Smith has drawn fire for a 2009 YouTube video showing him with signs illustrated with President Barack Obama's head impaled on a stake and then-Gov. Jennifer Granholm with a noose around her neck. 

Smith said the video was shot during a tea party rally in Sterling Heights, and that the U.S. Secret Service has visited him three times to question him about the video — visits he chalks up to "political harassment" by his opponents whom he claims called the federal agency about him. 

"I said it’s First Amendment free speech," Smith said. "I said, are you guys going to arrest me? They said no."

Smith said he wasn’t ashamed of his signs. Obama "should have been impeached, removed from office, tried and convicted of treason, executed and his head put on a stake," he said. 

Sterling Heights Mayor Michael Taylor, a Republican, served on the City Council with Smith in 2012 when the tea party rally video began circulating. He and other council members passed a resolution urging Smith to either disavow his actions at the rally or resign, he said. 

"He’s had really dangerous ideas like that for as long as I can remember. If he were elected, he’d be on an island all alone," Taylor said. "Even the most far-right conservative in the Legislature would not want to be pictured with him. He is toxic." 

Smith also espoused anti-Muslim sentiments, blaming all Muslims for the Sept. 11 attacks. "They should have renounced the whole religion for an act like that," Smith told The News. 

In 2010, Smith sent an email to Taylor and others, saying the construction of a mosque on Ground Zero should be permitted so it could be filled with hundreds of thousands of Muslims and then destroyed by a radio-controlled 747. "Roast the bastards," he wrote. 

He didn't back down Monday. "That would serve them right," Smith said when asked about the email. 

Sterling Heights Council Member Michael Radtke Jr., a Democrat, was incredulous Monday that the Michigan GOP only now cut ties with Smith.

"Why didn't they cut ties before this?

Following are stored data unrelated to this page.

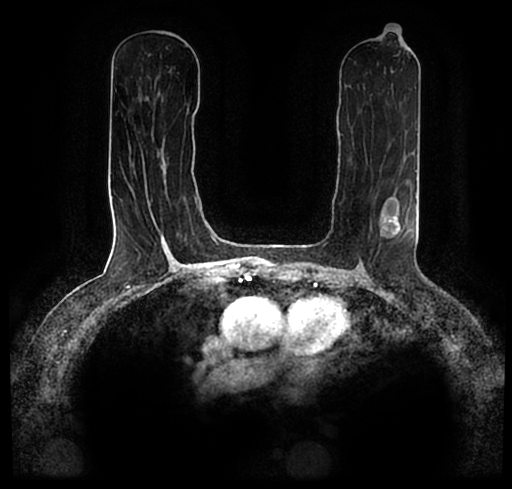
Breast MRI (dynamic contrast-enhanced), one axial slice; cropped to one breast; dynamic contrast-enhanced series, time point 2 of 7 at this slice position (early post-contrast); 1.5 T; TE 2.2 ms, TR 4.6 ms; 512 × 489 image matrix. Female patient.
Structures marked on this image (semi-automatic segmentation, software-assisted and operator-edited):
- enhancing-tissue mask used for the functional tumour volume (all voxels passing the contrast-enhancement thresholds inside the analysis volume; usually the tumour): box from (x=23, y=178) to (x=512, y=256) px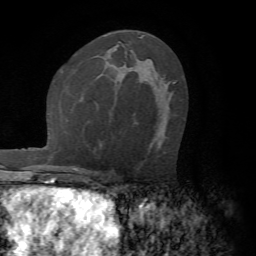
Breast MRI (dynamic contrast-enhanced), one axial slice. Position 38 of 72 along the scan axis. Cropped to one breast. Dynamic contrast-enhanced series, time point 2 of 7 at this slice position (early post-contrast). 1.5 T. TE 4.2 ms, TR 8.7 ms. 256 × 256 image matrix, field of view 180 × 180 mm. Female patient.
Structures marked on this image (semi-automatically segmented with operator editing):
- enhancing-tissue mask used for the functional tumour volume (all voxels passing the contrast-enhancement thresholds inside the analysis volume; usually the tumour): bounding box (x1, y1, x2, y2) in pixels: (173, 82, 176, 84)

I'm glad the speaker has realized that Paul Smith is unfit for office," Radtke said. "If he were elected, he would be a national embarrassment."

Taylor noted that general elections bring out a broader group of voters who might not be familiar with city elections or Smith's views. 

"People who are going to vote straight ticket or all Republican, they should really do their homework before they vote for someone as dangerous as him," Taylor said.